Shareholders beware: Company misreporting on critical sustainability issues could cost you the earth

posted by Adelaide Glover

Are Japan’s biggest corporations deliberately misreporting sustainability or simply oblivious to the major environmental and social risks they face from deforestation footprints? Either way, shareholders beware; environmental and social risks not only affect local communities, workers, and wildlife but can hit the pockets of investors too.

One year into a new reporting framework for Japanese companies, Rainforest Action Network reviewed the Corporate Governance Code reports of some of Japan’s biggest corporations. We found that in almost all cases, companies failed to declare the major environmental and social impacts that they are directly connected with.
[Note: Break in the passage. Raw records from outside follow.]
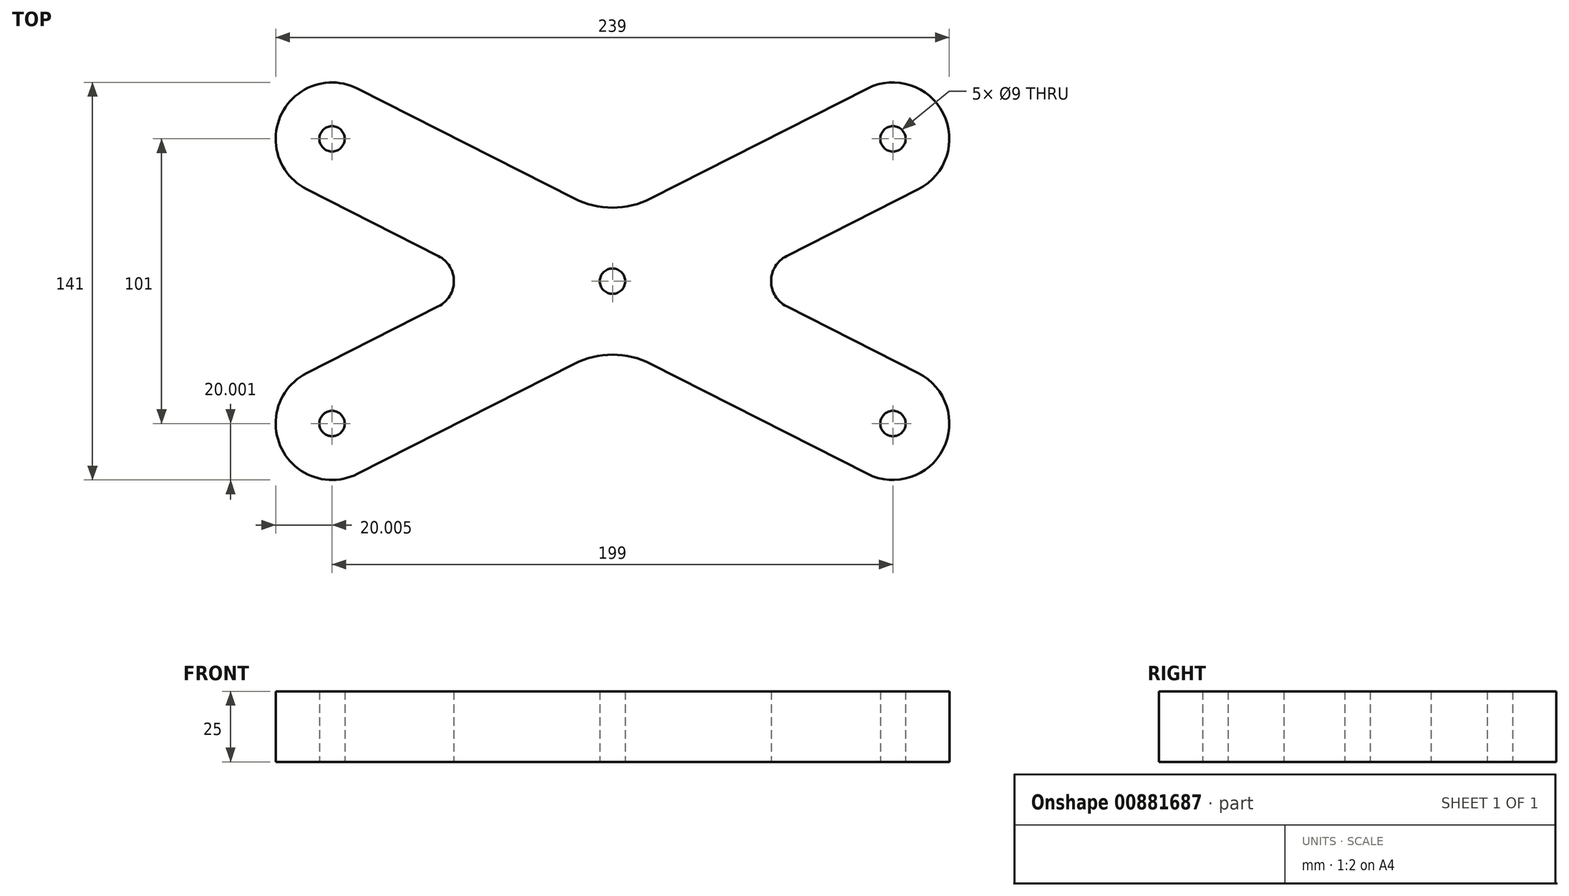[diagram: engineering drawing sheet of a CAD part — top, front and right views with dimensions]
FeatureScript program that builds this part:
annotation { "Feature Type Name" : "Feature", "Feature Type Description" : "" }
export const myFeature = defineFeature(function(context is Context, id is Id, definition is map)
    precondition{}
    {
        {
            var Q0;
            Q0=qCreatedBy(makeId("Top.planeOp"),FACE);
            var sketch = newSketch(context, id + "F0", { "sketchPlane" : qUnion([Q0])});
            skLineSegment(sketch, "E0.bottom", {"start": v(-150.6, 59.7) * mm, "end": v(48.4, 59.7) * mm, "construction": true});
            skLineSegment(sketch, "E0.right", {"start": v(48.4, 59.7) * mm, "end": v(48.4, 55.2) * mm});
            skCircle(sketch, "E1", {"center": v(-150.6, -41.3) * mm, "radius": 4.5 * mm});
            skCircle(sketch, "E2.0.1.0", {"center": v(-150.6, 59.7) * mm, "radius": 4.5 * mm});
            skCircle(sketch, "E2.1.0.0", {"center": v(48.4, -41.3) * mm, "radius": 4.5 * mm});
            skCircle(sketch, "E2.1.1.0", {"center": v(48.4, 59.7) * mm, "radius": 4.5 * mm});
            skArc(sketch, "E3", {"start": v(-159.65, -23.46) * mm, "mid": v(-168.43, -50.35) * mm, "end": v(-141.54, -59.13) * mm});
            skArc(sketch, "E4.0.1.0", {"start": v(-141.54, 77.54) * mm, "mid": v(-168.43, 68.75) * mm, "end": v(-159.65, 41.87) * mm});
            skArc(sketch, "E4.1.0.0", {"start": v(39.35, -59.13) * mm, "mid": v(66.24, -50.35) * mm, "end": v(57.46, -23.46) * mm});
            skArc(sketch, "E4.1.1.0", {"start": v(57.46, 41.87) * mm, "mid": v(66.24, 68.75) * mm, "end": v(39.35, 77.54) * mm});
            skLineSegment(sketch, "E5", {"start": v(-141.54, 77.54) * mm, "end": v(-64.67, 38.52) * mm});
            skLineSegment(sketch, "E6", {"start": v(-159.65, 41.87) * mm, "end": v(-112.86, 18.12) * mm});
            skLineSegment(sketch, "E7", {"start": v(-159.65, -23.46) * mm, "end": v(-112.86, 0.28) * mm});
            skLineSegment(sketch, "E8", {"start": v(-141.54, -59.13) * mm, "end": v(-64.67, -20.12) * mm});
            skLineSegment(sketch, "E9.trimOffspring", {"start": v(-37.52, -20.12) * mm, "end": v(39.35, -59.13) * mm});
            skLineSegment(sketch, "E10.trimOffspring", {"start": v(10.67, 0.28) * mm, "end": v(57.46, -23.46) * mm});
            skLineSegment(sketch, "E11.trimOffspring", {"start": v(-37.52, 38.52) * mm, "end": v(39.35, 77.54) * mm});
            skLineSegment(sketch, "E12.trimOffspring", {"start": v(10.67, 18.12) * mm, "end": v(57.46, 41.87) * mm});
            skPoint(sketch, "E13.visualSharp", {"position": v(-51.1, 31.63) * mm});
            skArc(sketch, "E13.filletArc", {"start": v(-64.67, 38.52) * mm, "mid": v(-51.1, 35.27) * mm, "end": v(-37.52, 38.52) * mm});
            skPoint(sketch, "E14.visualSharp", {"position": v(-51.1, -13.23) * mm});
            skArc(sketch, "E14.filletArc", {"start": v(-37.52, -20.12) * mm, "mid": v(-51.1, -16.87) * mm, "end": v(-64.67, -20.12) * mm});
            skPoint(sketch, "E15.visualSharp", {"position": v(-6.9, 9.2) * mm});
            skArc(sketch, "E15.filletArc", {"start": v(10.67, 18.12) * mm, "mid": v(5.2, 9.2) * mm, "end": v(10.67, 0.28) * mm});
            skPoint(sketch, "E16.visualSharp", {"position": v(-95.29, 9.2) * mm});
            skArc(sketch, "E16.filletArc", {"start": v(-112.86, 0.28) * mm, "mid": v(-107.38, 9.2) * mm, "end": v(-112.86, 18.12) * mm});
            skLineSegment(sketch, "E17.trimOffspring", {"start": v(48.4, 37.27) * mm, "end": v(48.4, -41.3) * mm, "construction": true});
            skCircle(sketch, "E18", {"center": v(-51.1, 9.2) * mm, "radius": 4.5 * mm});
            skSolve(sketch);
        }
        {
            var Q0;
            Q0 = qSketchRegion(id + "F0", true);
            extrude(context, id + "F1", {"entities" : qUnion([Q0]), "depth" : 25 * mm, "offsetDistance" : 25 * mm});
        }
    });
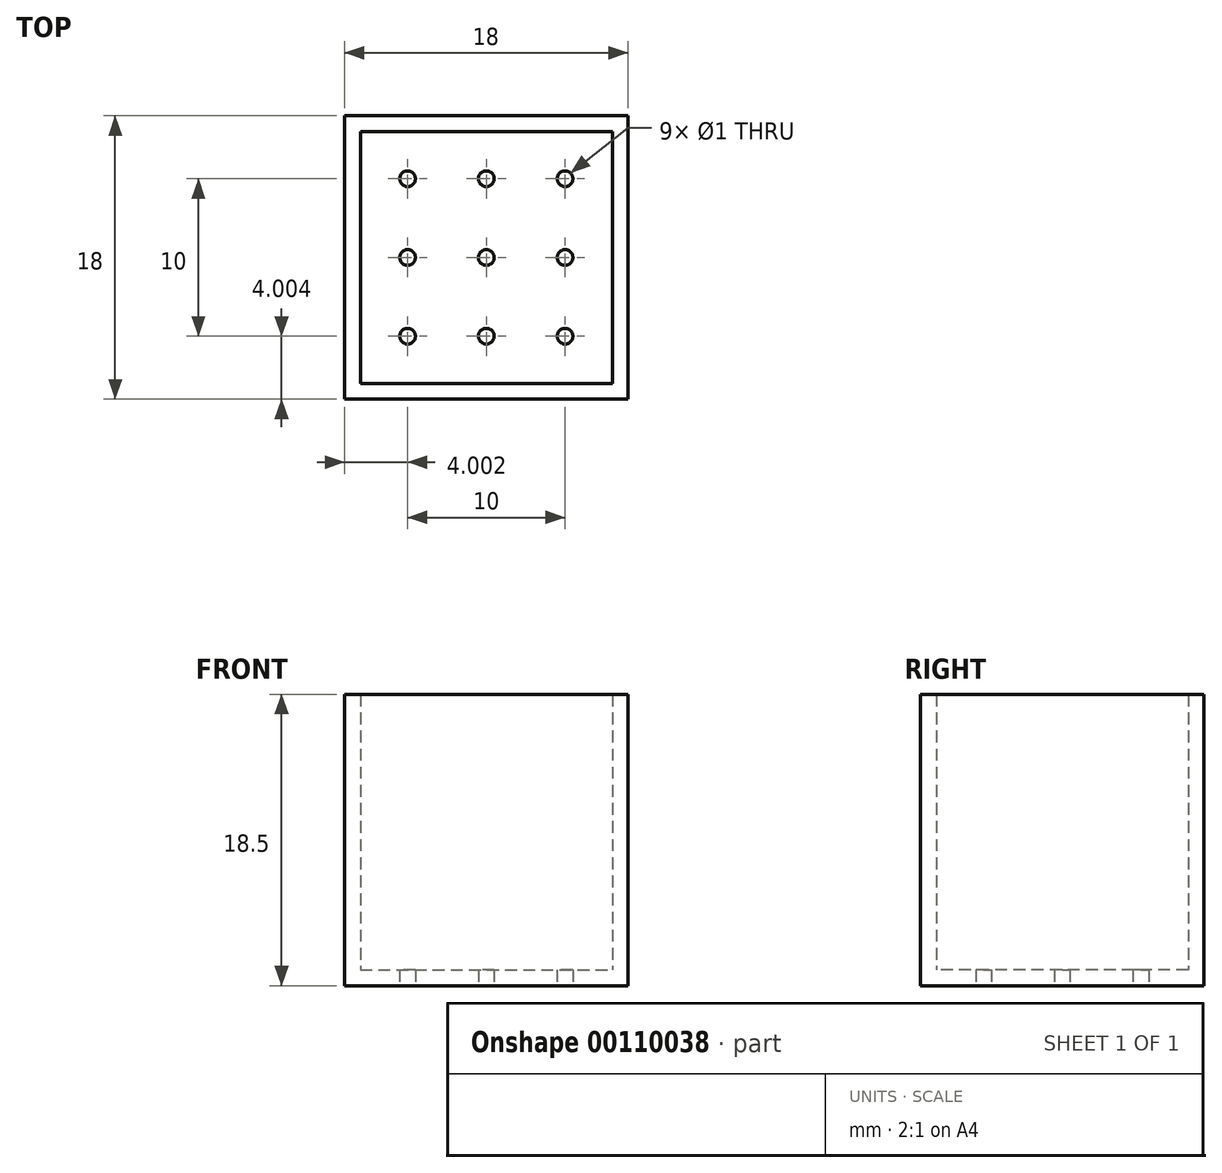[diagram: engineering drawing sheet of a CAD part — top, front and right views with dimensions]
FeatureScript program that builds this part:
annotation { "Feature Type Name" : "Feature", "Feature Type Description" : "" }
export const myFeature = defineFeature(function(context is Context, id is Id, definition is map)
    precondition{}
    {
        {
            var Q0;
            Q0=qCreatedBy(makeId("Top.planeOp"),FACE);
            var sketch = newSketch(context, id + "F0", { "sketchPlane" : qUnion([Q0])});
            skLineSegment(sketch, "E0.bottom", {"start": v(-1.53, -8.57) * mm, "end": v(16.47, -8.57) * mm});
            skLineSegment(sketch, "E0.top", {"start": v(-1.53, -26.57) * mm, "end": v(16.47, -26.57) * mm});
            skLineSegment(sketch, "E0.left", {"start": v(-1.53, -8.57) * mm, "end": v(-1.53, -26.57) * mm});
            skLineSegment(sketch, "E0.right", {"start": v(16.47, -8.57) * mm, "end": v(16.47, -26.57) * mm});
            skSolve(sketch);
        }
        {
            var Q0;
            Q0=qSketchRegion(id+"F0",true);
            extrude(context, id + "F1", {"entities" : qUnion([Q0]), "depth" : 18.5 * mm});
        }
        {
            var Q0;
            Q0=makeQuery(id+"F1.opExtrude","CAP_FACE",FACE,{"disambiguationData":[OSD([sQuery(id+"F0.wireOp",EDGE,"E0.bottom"),sQuery(id+"F0.wireOp",EDGE,"E0.top"),sQuery(id+"F0.wireOp",EDGE,"E0.left"),sQuery(id+"F0.wireOp",EDGE,"E0.right")])],"isStart":false});
            shell(context, id + "F2", {"entities" : qUnion([Q0]), "thickness" : 1 * mm});
        }
        {
            var Q0;
            Q0=makeQuery(id+"F1.opExtrude","CAP_FACE",FACE,{"disambiguationData":[OSD([sQuery(id+"F0.wireOp",EDGE,"E0.bottom"),sQuery(id+"F0.wireOp",EDGE,"E0.top"),sQuery(id+"F0.wireOp",EDGE,"E0.left"),sQuery(id+"F0.wireOp",EDGE,"E0.right")])],"isStart":true});
            var sketch = newSketch(context, id + "F3", { "sketchPlane" : qUnion([Q0])});
            skPoint(sketch, "E1", {"position": v(12.47, 22.57) * mm});
            skPoint(sketch, "E2.0.1.0", {"position": v(12.47, 17.57) * mm});
            skPoint(sketch, "E2.0.2.0", {"position": v(12.47, 12.57) * mm});
            skPoint(sketch, "E2.1.0.0", {"position": v(7.47, 22.57) * mm});
            skPoint(sketch, "E2.1.1.0", {"position": v(7.47, 17.57) * mm});
            skPoint(sketch, "E2.1.2.0", {"position": v(7.47, 12.57) * mm});
            skPoint(sketch, "E2.2.0.0", {"position": v(2.47, 22.57) * mm});
            skPoint(sketch, "E2.2.1.0", {"position": v(2.47, 17.57) * mm});
            skPoint(sketch, "E2.2.2.0", {"position": v(2.47, 12.57) * mm});
            skLineSegment(sketch, "E2.direction1", {"start": v(12.47, 22.57) * mm, "end": v(7.47, 22.57) * mm, "construction": true});
            skLineSegment(sketch, "E2.direction2", {"start": v(12.47, 22.57) * mm, "end": v(12.47, 17.57) * mm, "construction": true});
            skSolve(sketch);
        }
        {
            var Q0;
            Q0=sQuery(id+"F3.wireOp",VERTEX,"E1");
            var Q1;
            Q1=sQuery(id+"F3.wireOp",VERTEX,"E2.1.1.0");
            var Q2;
            Q2=sQuery(id+"F3.wireOp",VERTEX,"E2.2.2.0");
            var Q3;
            Q3=sQuery(id+"F3.wireOp",VERTEX,"E2.1.2.0");
            var Q4;
            Q4=sQuery(id+"F3.wireOp",VERTEX,"E2.0.2.0");
            var Q5;
            Q5=sQuery(id+"F3.wireOp",VERTEX,"E2.0.1.0");
            var Q6;
            Q6=sQuery(id+"F3.wireOp",VERTEX,"E2.2.1.0");
            var Q7;
            Q7=sQuery(id+"F3.wireOp",VERTEX,"E2.2.0.0");
            var Q8;
            Q8=sQuery(id+"F3.wireOp",VERTEX,"E2.1.0.0");
            var Q9;
            Q9=makeQuery(id+"F1.opExtrude","SWEPT_BODY",BODY,{"disambiguationData":[OSD([sQuery(id+"F0.wireOp",EDGE,"E0.bottom"),sQuery(id+"F0.wireOp",EDGE,"E0.top"),sQuery(id+"F0.wireOp",EDGE,"E0.left"),sQuery(id+"F0.wireOp",EDGE,"E0.right")])]});
            hole(context, id + "F4", {"style" : HoleStyle.SIMPLE, "endStyle" : HoleEndStyle.THROUGH, "holeDiameter" : 1 * mm, "locations" : qUnion([Q0, Q1, Q2, Q3, Q4, Q5, Q6, Q7, Q8]), "scope" : qUnion([Q9]), "isTappedThrough" : true});
        }
    });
This is not only detrimental to people and forests but might also be detrimental to shareholders trying to assess a company’s long-term performance potential.

Take Malaysian palm oil company IOI Group for example – its ongoing mismanagement of numerous environmental and social risks has had serious impacts on its customers and investors. The Group’s most recent suspension from the palm oil industry’s certification body, the Roundtable on Sustainable Palm Oil (RSPO), was the result of documented complaints of deforestation and the draining and burning of peatlands on IOI Group-owned plantations. Meanwhile, IOI has also failed to resolve ongoing labor rights violations and social conflicts on its plantations. Rather than engage in meaningful reforms to address these issues, IOI responded with a lawsuit against the RSPO.

IOI Group’s share price since January 2016, with a steady decline since IOI’s suspension was decided by the RSPO on 14th March.
IOI Group’s share price since January 2016, showing a steady decline since IOI’s suspension
was handed down by the RSPO on 14th March. Source: Bloomberg

IOI’s poor management of these risks, and desperate response to well evidenced contraventions resulting in the RSPO suspension, has had a financially material impact. The Group has been subject to a rating review by Moody’s Investors Services and termination of contracts by major customers. Ignoring major sustainability and human rights impacts has cost IOI not just short-term sales losses due to its inability to supply RSPO-certified palm oil to its customers, but also significant brand and reputational damage, which will undoubtedly affect long-term profits in a very competitive sector.

Many of IOI’s major international customers, including Unilever, Mars, Hershey’s, Kellogg’s, Dunkin’ Brands, Nestle, and Ferrero have dropped IOI as a supplier, and an international coalition of environmental and human rights groups is calling on hundreds of other global brands, traders and banks to follow suit and cut their ties to the controversial palm oil supplier.

Social conflicts, labor rights violations, and environmental destruction can no longer be ignored or considered another company’s problem. Companies and banks connected to irresponsible businesses in the forest sector must realise that they are not free of these risks. There is now an expectation and obligation on Japanese companies to pay close attention to, and be more transparent about, the environmental and social risks in their supply chains and financing relationships. Without this, they can be exposed to supply chain disruptions, defaults on loans, and reputational damage, that could cost them and their investors the earth.